Öte yandan da gizlice, daha doğrusu televizyonlardaki sanal reklam benzeri bir propaganda ile AK Parti- CHP koalisyonunu hafızalara işlemeye başladılar.

Ama burada da düşünemedikleri, yıllardır dillerinden düşmeyen; hırsızlık, yolsuzluk, memleketin bölünmesi iddiaları çıkıyor karşılarına.

Yıllardır her türlü kötülüğün kaynağı olarak gösterilen bir parti ile nasıl koalisyon yapılır?

Yani sanaldan realiteye geçiş nasıl olur?

Burada da 'benden sonra tufan' deyimi yer alıyor kafalarında.

Yani 'seçimden sonra herşey mubah' tır a dönüşüyor senaryo.

Elbette birçok bahane bulmak mümkün iktidar ortağı olmak için.

Zaman ne gösterir göreceğiz.

Ama malum ülkemiz insanının damak tadı çok farklıdır.

Yabancıların ne çiğ kıyması ne de çiğ etini yemeyiz biz.

Tabii ki senaryolar bu kadarla kalmıyor.

Şimdide yarış başladı.

Yıllar öncesini anımsatan bir yarış.

Hani o iki anahtar, erken veya süper emeklilik gibi.

Bu yıl asgari ücret 891 liradan 949 liraya temmuz sonrası ise 1000 liraya çıkacak ya.

CHP 1500 HDP 1800 BTP li Haydar Baş ise 5000 Tl dedi.

MHP henüz açıklamadı ama seç seç oy ver.

En alttan mı başlasak en üstten mi yoksa ortadan mı?

Yoksa yokmu arttıran diye meydanlara mı çıksak?

Koalisyon reçetelerin olmazlarına daha sonra yeniden değiniriz ama benim kafamı kurcalayan nedir biliyor musununuz?

Özellikle sayın Kılıçdaroğlu ve Haluk Koç'un vaatler için kaynak gösterirken adeta AK Parti iktidarını göklere çıkarmaları.
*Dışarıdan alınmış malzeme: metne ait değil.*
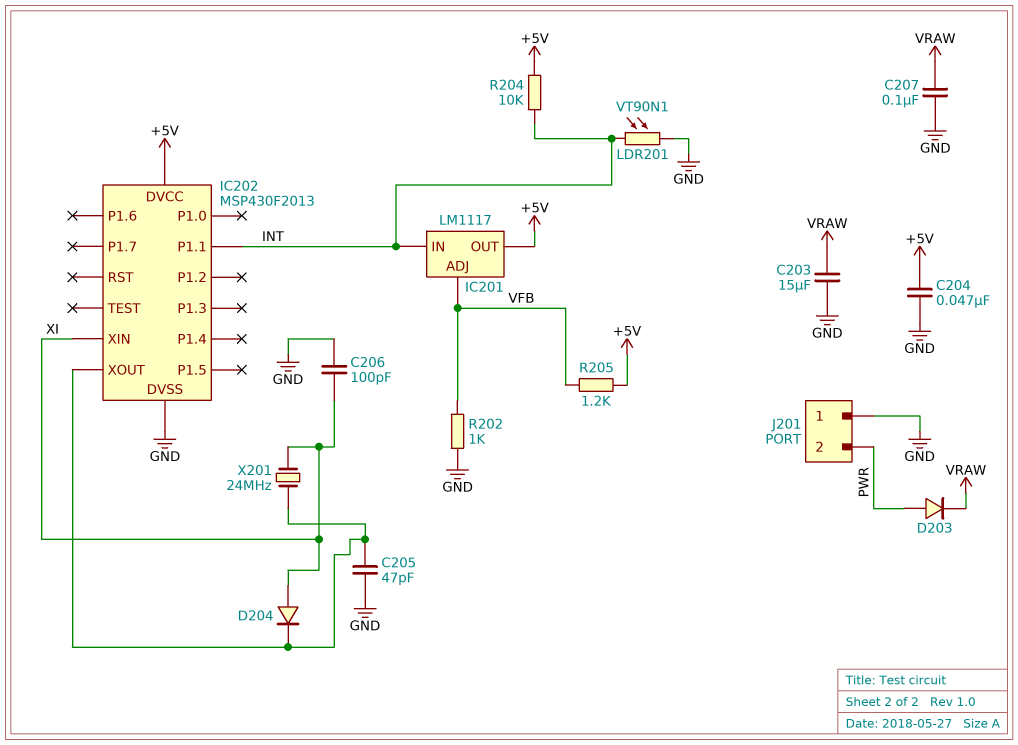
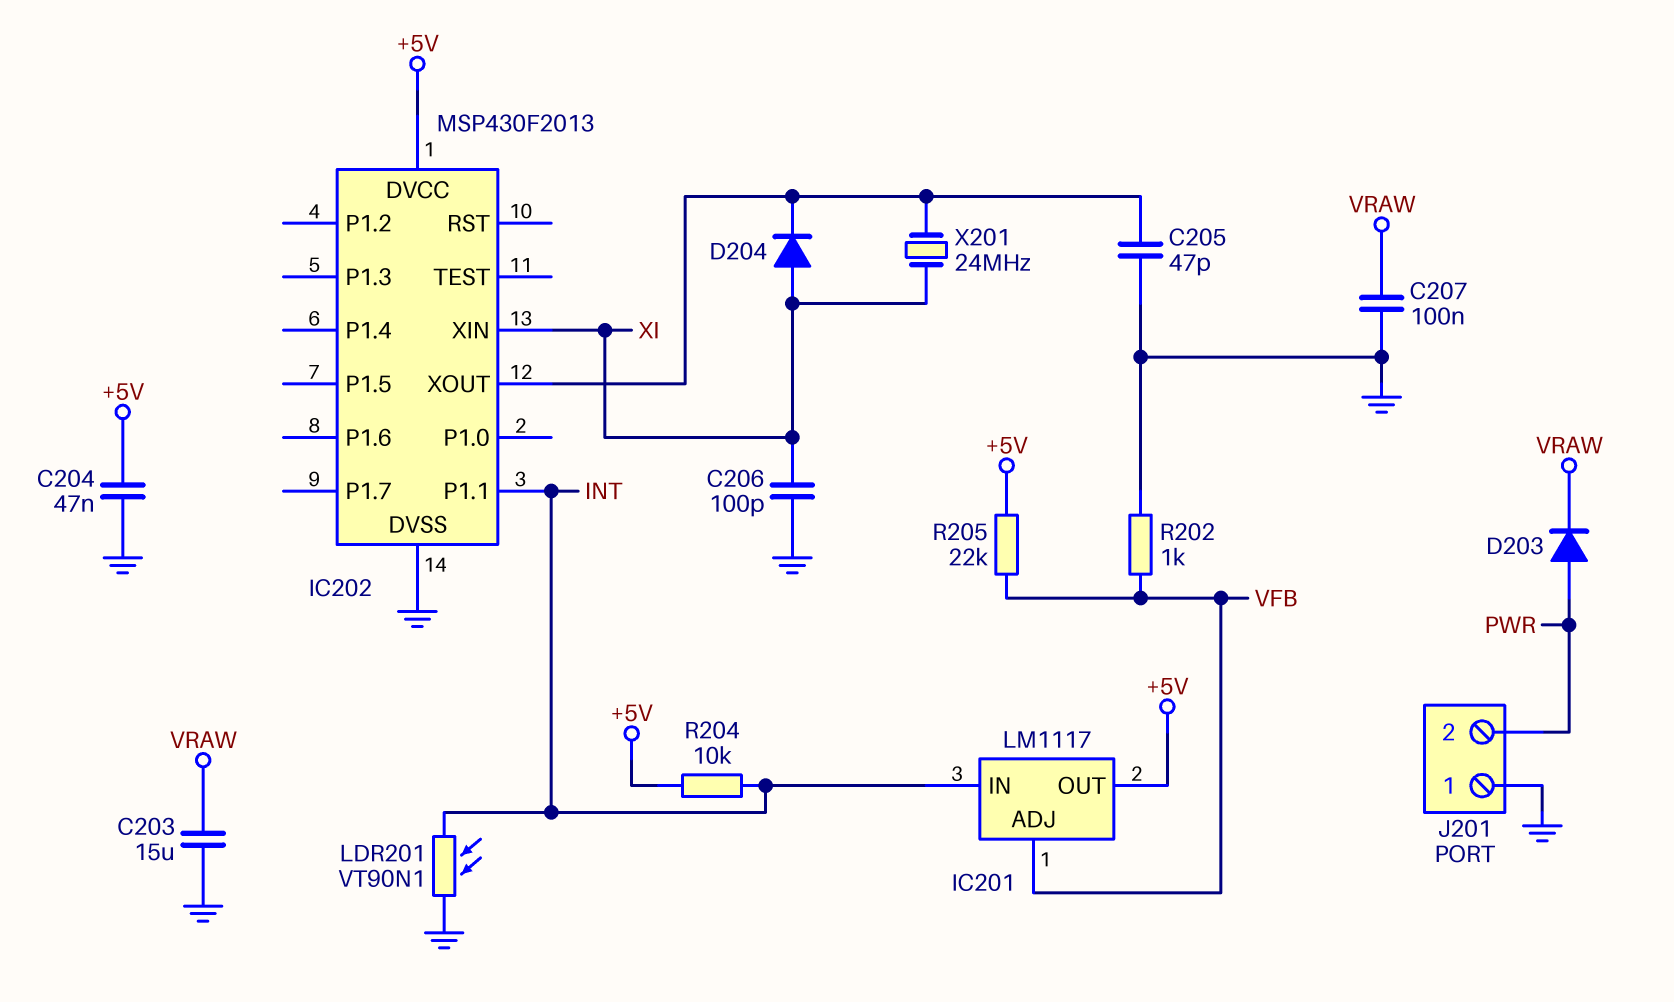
R205: 1.2k (+5V, VFB) -> 22k (+5V, VFB)

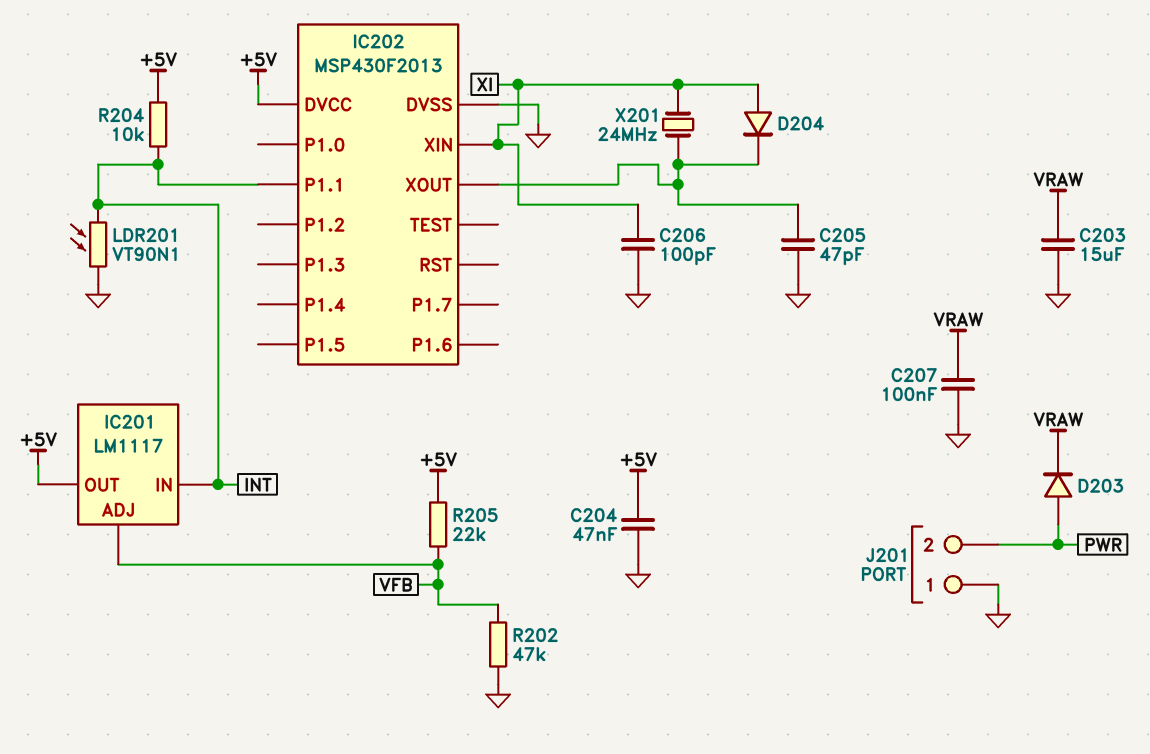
R202: 1k (GND, VFB) -> 47k (GND, VFB)

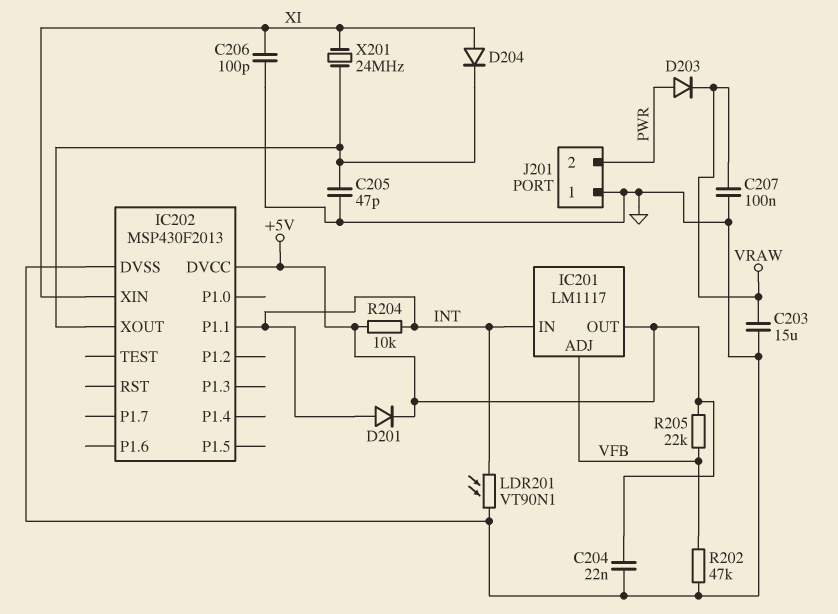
C204: 47nF (+5V, GND) -> 22nF (+5V, GND)
D201: none -> diode (A INT, K +5V)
79 yılda iktidarların elde ettiği vergi gelirlerinin toplamının 13 yıllık AK Parti iktidarında kat kat çoğaltılması yani 779 milyar dolardan 1 Trilyon 869 milyar dolara çıkması.

İnsanın aklına hemen sorular takılıyor tabii hal böyle olunca.

Yolsuzluklar, hırsızlıklar ne oldu diye.

Bugünlerde sık söylenen güzel atasözlerimiz var bilirsiniz, bende yineleyeceğim izninizle.

Bekara karı boşamak kolaydır”.

Millet her ne kadar heyecanlı, vaat veren konuşmaları sevsede, gerçekçi olanı tercih eder.